Die Berliner Quirin Bank AG hat im Geschäftsjahr 2006 ein Konzernergebnis von minus zwei Millionen Euro verbucht ? allerdings stieg der Provisionsüberschuss von 4,7 Millionen Euro im Vorjahr auf acht Millionen Euro.

Das negative Ergebnis werde vor allem durch erhöhte Verwaltungskosten verursacht, teilt die Bank mit. Diese beliefen sich in 2006 auf 14 Millionen Euro. Mit vier Millionen Euro steuert der Geschäftsbereich Business Process Outsourcing (Mandantengeschäft für Finanzdienstleister) den Löwenanteil zum gestiegenen Provisionsüberschuss bei. Die Sparte Private Banking (Anlagegeschäft für Privatkunden) erzielte 1,5 Millionen Euro, der Bereich Corporate Finance (Investmentbanking für den Mittelstand) brachte zwei Millionen, die Tochtergesellschaftern rund 0,5 Millionen Euro.
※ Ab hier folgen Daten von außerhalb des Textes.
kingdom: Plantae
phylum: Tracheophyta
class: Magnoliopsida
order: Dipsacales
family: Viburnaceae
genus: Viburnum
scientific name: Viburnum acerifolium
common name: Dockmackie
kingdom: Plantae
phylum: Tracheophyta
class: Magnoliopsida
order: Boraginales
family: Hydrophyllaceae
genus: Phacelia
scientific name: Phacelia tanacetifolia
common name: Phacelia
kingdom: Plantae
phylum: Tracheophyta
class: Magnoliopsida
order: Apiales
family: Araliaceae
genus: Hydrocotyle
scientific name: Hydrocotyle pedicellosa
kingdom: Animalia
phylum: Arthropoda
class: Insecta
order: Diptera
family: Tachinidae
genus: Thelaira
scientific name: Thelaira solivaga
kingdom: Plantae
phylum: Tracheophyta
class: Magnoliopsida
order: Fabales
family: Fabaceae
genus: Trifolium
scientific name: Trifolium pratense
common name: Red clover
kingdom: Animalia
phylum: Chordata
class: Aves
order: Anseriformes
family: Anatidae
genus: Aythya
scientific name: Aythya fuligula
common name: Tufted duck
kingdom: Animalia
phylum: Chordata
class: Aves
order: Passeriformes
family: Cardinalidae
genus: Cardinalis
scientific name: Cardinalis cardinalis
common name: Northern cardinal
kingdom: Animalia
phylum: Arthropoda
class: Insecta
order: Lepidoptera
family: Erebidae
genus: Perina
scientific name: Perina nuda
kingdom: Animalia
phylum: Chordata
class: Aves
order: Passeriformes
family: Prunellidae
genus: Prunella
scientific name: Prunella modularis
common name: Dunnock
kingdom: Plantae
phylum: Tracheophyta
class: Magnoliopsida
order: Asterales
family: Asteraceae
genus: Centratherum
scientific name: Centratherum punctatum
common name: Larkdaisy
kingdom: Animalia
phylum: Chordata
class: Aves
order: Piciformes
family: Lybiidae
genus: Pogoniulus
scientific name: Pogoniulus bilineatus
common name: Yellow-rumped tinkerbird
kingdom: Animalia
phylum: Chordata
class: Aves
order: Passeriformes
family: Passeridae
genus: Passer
Die Quirin Bank erwartet besonders bei der Private-Banking-Sparte einen Zuwachs im laufenden Jahr. Seit dem Start des Privatkundengeschäfts im Dezember 2006 habe sich die Kundenzahl auf 1300 fast verdoppelt. Im gleichen Zeitraum seien die verwalteten Vermögenswerte laut Quirin um 120 Millionen Euro auf rund 690 Millionen Euro gesteigert worden.